Wednesday, July 28, 2004

Nearly There With N3
I was feeling tired and belligerent last night as I wrote my blog. Consequently I wrote that I was going to use a regex to parse N3. This isn't as bad to implement as it sounds, but I still had no real intention of doing it. Going about it in this way would mean re-inventing the wheel. Worse yet, it means that every little corner case of N3 that I hadn't considered was going to be plaguing me for months.

I wrote what I did last night in the hope that someone would say, "You moron! Why aren't you using the XXX parser?" I'd done a quick look for parsers, but the ones I'd found were too heavily tied to their applications and using them was going to be more work than they were worth, so I was hoping to be directed at something more portable. The response I received was from AN (and it was more pleasant than calling me a "moron") when he suggested I use the Jena N3 parser.

Fortunately, the Jena parser is event based, making it easy to hook into it. It only took me a half an hour to knock up some quick code that would parse and print an example N3 file (less than that to use the built in N3EventPrinter class, but I needed to try it for myself). So I ended up thinking that I should be able to make up for the last few days when I feel I haven't really done all that much. But it's now after 10:30pm, and I've only just now finished the main structure of it.

There was a LOT of glue to put this parser together with Kowari. I was able to base a lot of it on the RDF-XML parser that Kowari already has, but there were still significant differences. All up, it took over 700 lines of code.

The biggest hassle was converting from Antlr AST nodes to Literal nodes or URI references. I didn't have all of the Antlr code available to me (I just had the jar, but I could possibly find the source if need be), and I couldn't find any documentation easily. The N3EventPrinter offers some tantalizing hints, but it leaves a lot open to the imagination. Also there is a plethora of Antlr types, and I'm pretty sure that most of them aren't applicable to N3, but I couldn't work out which ones were. There are a few obvious ones, particularly anonymous nodes, literals, and URIs, but beyond that I don't really know.

At this point I'm thinking that the best approach might be to just "suck it and see".

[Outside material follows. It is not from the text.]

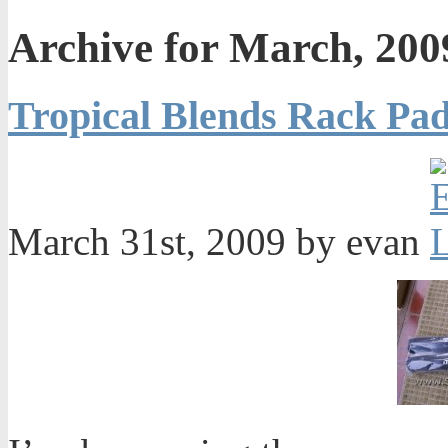
Archive for March, 200
Tropical Blends Rack Pa
March 31st, 2009 by evan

I'm still a way off running though, as I have a compilation complaining that it doesn't know about classes I've included, and put into the class path. Once I got to that point I thought it worth blogging where I am and then taking a break.

1 comment:

Anonymous said...

Would you be able to post your code on to give an example of how JENA was used to parse an n3 file? There doesn't seem to be any good documentation on the web.